Seeking to find alternatives to a new highway, La Crosse city leaders are moving to take action on a five-year-old plan to improve conditions for bicyclists and pedestrians.
Earlier this week a committee gave preliminary approval to study a redesign of West Avenue and King Street, and another committee is scheduled to vote Thursday on a resolution to release $50,000 — authorized in the 2016 capital improvements budget — to pay for directional signage on recognized bike routes and five future “neighborhood greenways.”
That’s less than 1 percent of the roughly $6 million the city is slated to spend on road construction this year.
La Crosse Mayor Tim Kabat said he’s happy to see the council moving forward on active transportation even as the city prepares to sink an extra $2.5 million in reserve funds into roads next year.
“The number one priority each and every day is the accelerated street improvements,” he said. “We’re not neglecting one for the other.”
The idea behind the signs, put forth earlier this year by the city’s Bicycle-Pedestrian Advisory Committee, is to prioritize projects that can be done right away even while more politically contentious projects have to wait.
“Basically what this is doing is putting up signs and connecting through paint and bikeway signage to tell people how to get where they actually need to go,” said James Longhurst, an adviser to the committee. “For a lot of the infrastructure we’ve built over the last several years we haven’t done a good job of telling people where it is.”
Longhurst points to the Bud Hendrickson Bridge, a $4 million footbridge on the city’s North Side. Completed in 2015 after years of planning, the bridge is a key connector between Onalaska and La Crosse, yet many people don’t know it’s there.
“That project took decades and millions of dollars,” he said. “To go the last step and spend a little money to put some signs up is low-hanging fruit.”
King Street corridor
On Monday, the Board of Public Works authorized the city to draw up engineering plans to redesign the intersection of West Avenue and King Street, designated as a future bike boulevard.
Plans developed out of public meetings recommend installing raised medians to restrict left turns at the intersection and block automobiles cross-traffic while providing cyclists and pedestrians a refuge while crossing the four-lane highway that separates much of the city’s south side from downtown.
Only 3 to 7 percent of peak-hour traffic turns left at the intersection, according to a consultant firm’s study. Most motorists turn at the signalized intersections of Main and Cass, one block in either direction from King.
A separate study by the La Crosse Area Planning Committee found West Avenue has the highest number of bicycle and pedestrian crashes in the region.
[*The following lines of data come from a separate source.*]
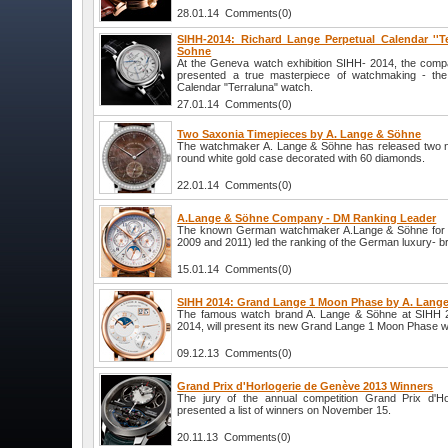
28.01.14 Comments(0)
SIHH-2014: Richard Lange Perpetual Calendar ''T
Sohne
At the Geneva watch exhibition SIHH- 2014, the com
presented a true masterpiece of watchmaking - the
Calendar "Terraluna" watch.
27.01.14 Comments(0)
Two Saxonia Timepieces by A. Lange & Söhne
The watchmaker A. Lange & Söhne has released two n
round white gold case decorated with 60 diamonds.
22.01.14 Comments(0)
A.Lange & Söhne Company - DM Ranking Leader
The known German watchmaker A.Lange & Söhne for the
2009 and 2011) led the ranking of the German luxury- b
15.01.14 Comments(0)
SIHH 2014: Grand Lange 1 Moon Phase by A. Lang
The famous watch brand A. Lange & Söhne at SIHH 2
2014, will present its new Grand Lange 1 Moon Phase w
09.12.13 Comments(0)
Grand Prix d'Horlogerie de Genève 2013 Winners
The jury of the annual competition Grand Prix d'H
presented a list of winners on November 15.
20.11.13 Comments(0)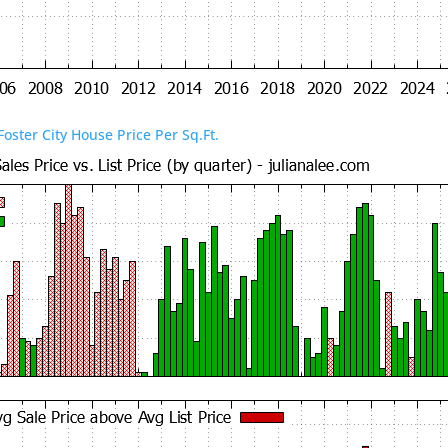
Foster City House Price Per Sq.Ft.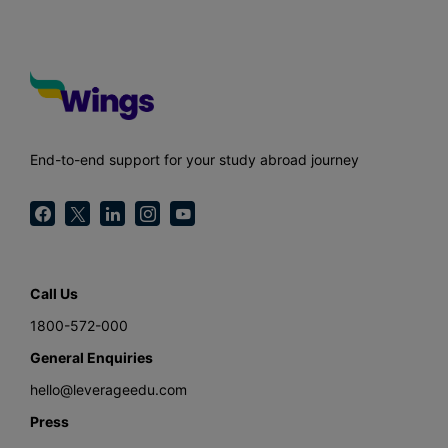
End-to-end support for your study abroad journey
Call Us
1800-572-000
General Enquiries
hello@leverageedu.com
Press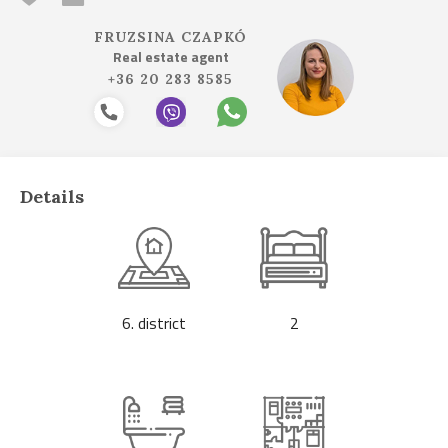
FRUZSINA CZAPKÓ
Real estate agent
+36 20 283 8585
Details
6. district
2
In 2011, 55-year-old Michael Stoker suffered fatal injuries when he was hit by a car while crossing at King Street.
The resolution doesn’t authorize construction, but assistant city planner Lewis Kuhlman said with engineering plans in hand, the project has a better chance to qualify for federal transportation funding that would cover 80 percent of the cost.
Council president Martin Gaul said modifying an intersection will upset some people, but the city should go forward with relatively easy and inexpensive improvements like signage.
“The more people we can get to ride bikes takes one more car off the streets,” Gaul said.
The two resolutions mark some of the city’s first real steps to implement a bicycle and pedestrian master plan that was adopted in 2012.
“We’ve checked some small things off,” said Carolyn Dvorak, La Crosse ambassador for the Wisconsin Bike Fed and an adviser to the city on active transportation. “This is really an attempt to make some significant movement.”
The plan calls for constructing seven miles of bike boulevard on portions of Avon, King Street, 17th, 22nd and Farnam streets. Construction is scheduled for later this year on 17th, which would be the city’s first.
Also known as “greenways,” bike boulevards use pavement markings and traffic-calming devices to slow motorized traffic and make a more comfortable environment for all users. They are generally recommended for low-traffic streets that run parallel to larger thoroughfares.
The bike/ped advisory committee also has recommended immediate completion of the King Street boulevard, which could be two or three years out.
Dvorak said the recommendations were made with an eye toward improving north-south connections and reducing some rush-hour motor traffic, which has been a priority for Kabat as he seeks to avoid construction of a new highway.
The Department of Transportation has identified six potential strategies designed to improve safety and alleviate congestion on the area’s three north-south corridors. All include significant new pavement, to the consternation of neighborhood and environmental groups.
City residents blocked similar plans in a 1998 referendum, though the $138 million project remains on the state’s list of approved projects.
Kabat, who has been frustrated with the efforts of neighboring municipalities to reduce vehicle traffic and encourage alternative modes of transportation, said the city is not waiting on other entities to address the issue.
“We’re moving forward with these very viable solutions,” Kabat said. “And we’re doing it with local funds.”